▶ [TASK GOAL]
Below is a listing; restate from it, character for character, the lines beginning at the line holding "Figure 1. Water" and ending at the line holding "Figure 17. Measured code size", both included.

▶ [SOURCE INFORMATION]
>>>

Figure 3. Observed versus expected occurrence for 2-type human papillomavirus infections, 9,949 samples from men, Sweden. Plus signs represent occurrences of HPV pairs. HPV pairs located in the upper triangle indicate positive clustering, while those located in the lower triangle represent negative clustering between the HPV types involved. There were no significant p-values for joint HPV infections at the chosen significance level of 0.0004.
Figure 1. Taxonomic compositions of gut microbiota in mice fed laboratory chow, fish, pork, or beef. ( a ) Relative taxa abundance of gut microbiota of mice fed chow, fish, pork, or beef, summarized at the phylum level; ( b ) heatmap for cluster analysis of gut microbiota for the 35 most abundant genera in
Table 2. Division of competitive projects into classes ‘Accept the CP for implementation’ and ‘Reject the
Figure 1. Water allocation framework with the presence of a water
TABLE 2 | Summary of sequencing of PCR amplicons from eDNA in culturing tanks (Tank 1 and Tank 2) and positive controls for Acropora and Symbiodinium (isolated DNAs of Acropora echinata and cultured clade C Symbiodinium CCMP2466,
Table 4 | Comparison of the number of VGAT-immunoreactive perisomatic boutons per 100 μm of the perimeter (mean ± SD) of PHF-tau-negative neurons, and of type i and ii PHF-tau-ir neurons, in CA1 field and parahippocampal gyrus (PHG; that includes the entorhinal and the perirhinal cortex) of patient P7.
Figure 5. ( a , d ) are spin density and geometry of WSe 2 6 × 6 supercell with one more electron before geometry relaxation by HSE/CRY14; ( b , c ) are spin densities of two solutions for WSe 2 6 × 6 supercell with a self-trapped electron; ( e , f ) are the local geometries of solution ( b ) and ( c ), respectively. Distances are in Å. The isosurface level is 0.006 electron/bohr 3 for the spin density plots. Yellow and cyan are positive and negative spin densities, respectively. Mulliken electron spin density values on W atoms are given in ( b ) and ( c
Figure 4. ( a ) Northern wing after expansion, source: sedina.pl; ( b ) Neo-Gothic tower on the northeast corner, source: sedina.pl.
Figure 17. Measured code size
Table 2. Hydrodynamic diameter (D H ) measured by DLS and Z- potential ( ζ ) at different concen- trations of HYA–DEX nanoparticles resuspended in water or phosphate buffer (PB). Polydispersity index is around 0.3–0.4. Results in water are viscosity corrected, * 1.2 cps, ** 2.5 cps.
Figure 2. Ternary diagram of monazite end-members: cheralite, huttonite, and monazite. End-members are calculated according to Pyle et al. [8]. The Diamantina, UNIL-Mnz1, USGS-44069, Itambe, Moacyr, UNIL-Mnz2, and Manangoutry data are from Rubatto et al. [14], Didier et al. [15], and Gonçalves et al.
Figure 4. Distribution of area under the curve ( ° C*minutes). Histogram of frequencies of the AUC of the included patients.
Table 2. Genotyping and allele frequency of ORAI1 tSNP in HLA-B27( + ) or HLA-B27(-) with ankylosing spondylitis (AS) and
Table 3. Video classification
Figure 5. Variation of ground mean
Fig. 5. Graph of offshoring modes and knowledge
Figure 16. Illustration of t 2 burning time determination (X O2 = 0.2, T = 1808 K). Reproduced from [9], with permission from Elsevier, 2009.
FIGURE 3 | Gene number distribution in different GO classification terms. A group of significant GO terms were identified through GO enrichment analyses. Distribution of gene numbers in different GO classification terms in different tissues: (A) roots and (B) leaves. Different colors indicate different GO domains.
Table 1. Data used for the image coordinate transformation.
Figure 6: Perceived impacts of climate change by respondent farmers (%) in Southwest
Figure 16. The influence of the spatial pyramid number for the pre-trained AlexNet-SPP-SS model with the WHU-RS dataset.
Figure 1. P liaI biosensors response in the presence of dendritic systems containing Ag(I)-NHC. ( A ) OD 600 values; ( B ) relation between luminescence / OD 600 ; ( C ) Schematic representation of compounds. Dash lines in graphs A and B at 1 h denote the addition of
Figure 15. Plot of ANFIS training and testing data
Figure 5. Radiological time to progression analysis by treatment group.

<<<

▶ [SOLUTION]
Figure 1. Water allocation framework with the presence of a water
TABLE 2 | Summary of sequencing of PCR amplicons from eDNA in culturing tanks (Tank 1 and Tank 2) and positive controls for Acropora and Symbiodinium (isolated DNAs of Acropora echinata and cultured clade C Symbiodinium CCMP2466,
Table 4 | Comparison of the number of VGAT-immunoreactive perisomatic boutons per 100 μm of the perimeter (mean ± SD) of PHF-tau-negative neurons, and of type i and ii PHF-tau-ir neurons, in CA1 field and parahippocampal gyrus (PHG; that includes the entorhinal and the perirhinal cortex) of patient P7.
Figure 5. ( a , d ) are spin density and geometry of WSe 2 6 × 6 supercell with one more electron before geometry relaxation by HSE/CRY14; ( b , c ) are spin densities of two solutions for WSe 2 6 × 6 supercell with a self-trapped electron; ( e , f ) are the local geometries of solution ( b ) and ( c ), respectively. Distances are in Å. The isosurface level is 0.006 electron/bohr 3 for the spin density plots. Yellow and cyan are positive and negative spin densities, respectively. Mulliken electron spin density values on W atoms are given in ( b ) and ( c
Figure 4. ( a ) Northern wing after expansion, source: sedina.pl; ( b ) Neo-Gothic tower on the northeast corner, source: sedina.pl.
Figure 17. Measured code size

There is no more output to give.